Я сейчас дебютирую с игровым полнометражным фильмом «Цинга». Через месяц у меня мотор. И я несу эту мысль в себе. Меня иногда спрашивают, хочу ли я уйти в игровое кино? И я ловлю себя на мысли, вспоминая Владимира Алексеевича, что не хочу никуда «уходить». Интересно ли мне снимать игровое кино? Конечно интересно. Интересно ли мне снимать док? Очень интересно. Но я не хочу куда-то «переходить», «перебегать». Для меня не важны границы игрового и документального, подчас это неделимые вещи. Есть просто кино – и подчас неважно, игровое или документальное.
— На какую тему будет ваш игровой дебют?
— Эта тема, связанная с северной мифологией. В основу картины легла местная легенда о страшной болезни цинге. Фильм будет сниматься на Ямале и расскажет про то, как сталкиваются магистральная культура и локальная культура кочевников-оленеводов. Сюжет будет разворачиваться в удаленном стойбище, куда с православной миссией приходят священник и послушник.
— Чем отличается работа над доком от работы над игровым фильмом? Говорят, что история в доке рождается на монтажном столе…
— Я бы не согласился с этим, ведь чтобы что-то родилось на монтаже, нужно это прожить, чтобы все это случилось, выстрадалось. Док создается не на монтаже, а в жизни, в первую очередь, в правде своей, в реальности. И задача документалиста – увидеть историю и оказаться в нужное время в нужном месте, и при этом четко понимать, что ты хочешь снимать в этом многообразии происходящего. Важно не пропустить момент, быть внимательным и сосредоточенным.
Во многом правы те, кто говорят, что игровое кино рождается в сценарии, но очень многое рождается и на площадке. В любом случае это поиск. Имея сценарий игрового фильма и съемочный план, я уверен, что когда мы окажемся на съемочной площадке, там будет много незапланированного, документального, – того, что принесет и подскажет жизнь. Хотя планировать в игровом кино приходится намного больше. В доке ты имеешь право на «слепое» погружение в реальность. В игровом кино ты должен заранее придумать этот мир и только потом создать.
— Смотрите ли вы доки других режиссеров? Кого из них могли бы выделить?
— Мы работаем и общаемся с Евгением Григорьевым, смотрим фильмы друг друга, и это всегда ценно. Мне нравится то, что делают Настя Тарасова с Ириной Шаталовой. Их проект «Докер» – это всегда подборка знакового, свежего доккино. Выделил бы последний фильм Ильи Желтякова «Последний теплоход». Есть любопытные дебюты. Фильм «Отцы» Юрия Мокиенко, например, в прошлом году я посмотрел несколько раз на разных киносмотрах – очень уверенный дебют и тонкое авторское чувство юмора.
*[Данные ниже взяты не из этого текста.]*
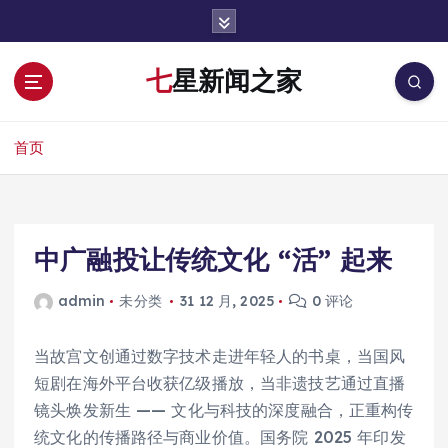
跳
转
到
七星新闻之家
内
容
首页
中广融投让传统文化 “活” 起来
admin
未分类
31 12 月, 2025
0 评论
当故宫文创通过数字技术走进年轻人的书桌，当国风
短剧在海外平台收获亿级播放，当非遗技艺通过直播
镜头焕发新生 —— 文化与科技的深度融合，正重构传
统文化的传播路径与商业价值。国务院 2025 年印发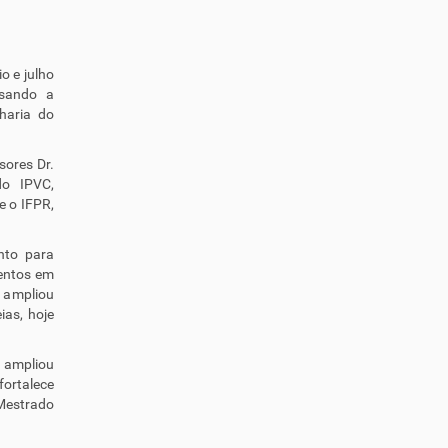
o e julho
rsando a
haria do
sores Dr.
do IPVC,
e o IFPR,
nto para
mentos em
, ampliou
ias, hoje
l ampliou
fortalece
 Mestrado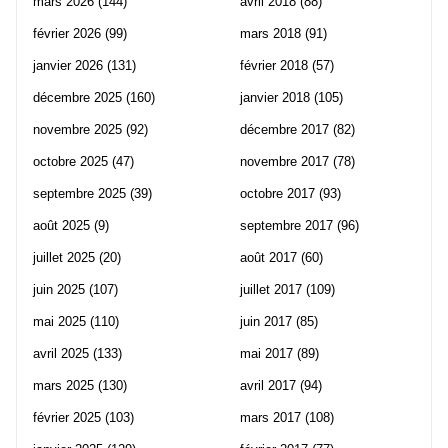
mars 2026
(144)
avril 2018
(88)
février 2026
(99)
mars 2018
(91)
janvier 2026
(131)
février 2018
(57)
décembre 2025
(160)
janvier 2018
(105)
novembre 2025
(92)
décembre 2017
(82)
octobre 2025
(47)
novembre 2017
(78)
septembre 2025
(39)
octobre 2017
(93)
août 2025
(9)
septembre 2017
(96)
juillet 2025
(20)
août 2017
(60)
juin 2025
(107)
juillet 2017
(109)
mai 2025
(110)
juin 2017
(85)
avril 2025
(133)
mai 2017
(89)
mars 2025
(130)
avril 2017
(94)
février 2025
(103)
mars 2017
(108)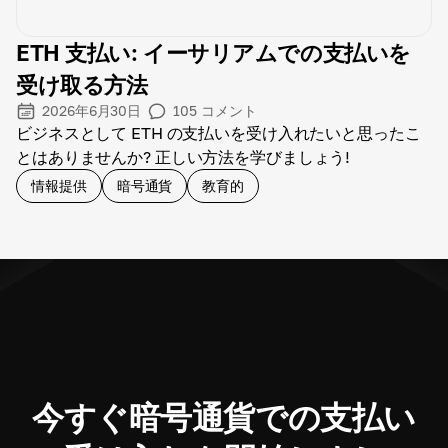
ETH 支払い: イーサリアムでの支払いを
受け取る方法
2026年6月30日
105
コメント
ビジネスとして ETH の支払いを受け入れたいと思ったこ
とはありませんか? 正しい方法を学びましょう!
情報提供
暗号通貨
教育的
今すぐ暗号通貨での支払い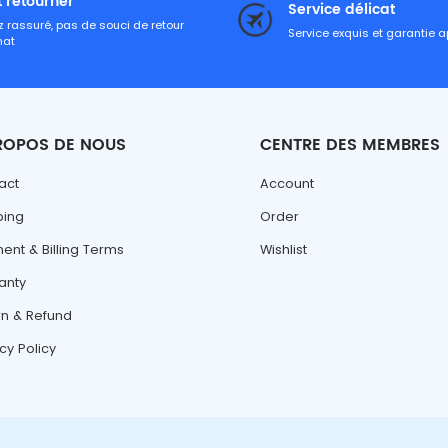
t retourner
Service délicat
 rassuré, pas de souci de retour
Service exquis et garantie 
hat
ROPOS DE NOUS
CENTRE DES MEMBRES
act
Account
ping
Order
ent & Billing Terms
Wishlist
anty
rn & Refund
cy Policy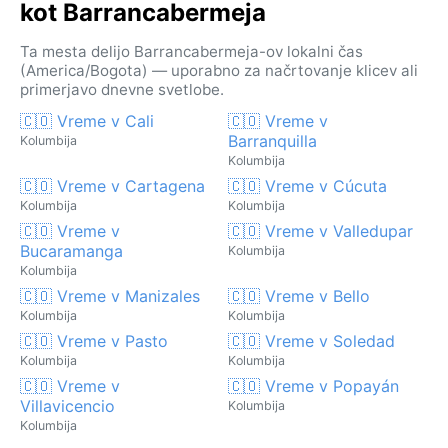
kot Barrancabermeja
Ta mesta delijo Barrancabermeja-ov lokalni čas
(America/Bogota) — uporabno za načrtovanje klicev ali
primerjavo dnevne svetlobe.
🇨🇴 Vreme v Cali
🇨🇴 Vreme v
Barranquilla
Kolumbija
Kolumbija
🇨🇴 Vreme v Cartagena
🇨🇴 Vreme v Cúcuta
Kolumbija
Kolumbija
🇨🇴 Vreme v
🇨🇴 Vreme v Valledupar
Bucaramanga
Kolumbija
Kolumbija
🇨🇴 Vreme v Manizales
🇨🇴 Vreme v Bello
Kolumbija
Kolumbija
🇨🇴 Vreme v Pasto
🇨🇴 Vreme v Soledad
Kolumbija
Kolumbija
🇨🇴 Vreme v
🇨🇴 Vreme v Popayán
Villavicencio
Kolumbija
Kolumbija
Наша кинокомпания «Игра» сейчас при содействии Фонда поддержки регионального кинематографа (ФПРК) снимает второй альманах, над которым работают талантливые молодые режиссеры. Мы заканчиваем проект, рассказывающий о синдроме любовной зависимости. Это серия историй нескольких людей, которые сталкиваются с любовью как болезнью. Не секрет, что любовная зависимость – это диагноз, где помимо романтики, светлых чувств и «бабочек в животе» присутствует аддикция. Та любовь, которую принято воспевать в классической литературе, подчас становится состоянием, которое по крайним проявлениям похоже на классические формы зависимости. Это тонкая материя: она требует долгого наблюдения, погружения в жизнь этих людей. Интересно рассматривать эту реальность, а не ограничиваться заключениями экспертов и психологов. Последнее можно легко найти в интернете. Для нас же важно рассмотреть, как живут эти люди, как они думают, как общаются, где делают паузы, когда им больно, о чем скучают и что их постоянно тревожит. Мы не даем оценок или рекомендаций, как выйти из этого состояния, но длительное наблюдение позволяет зрителю многое для себя найти.
У нас на этом проекте работают четыре девушки-режиссера, которые по-разному исследуют эту тему. Я являюсь продюсером и художественным руководителем проекта.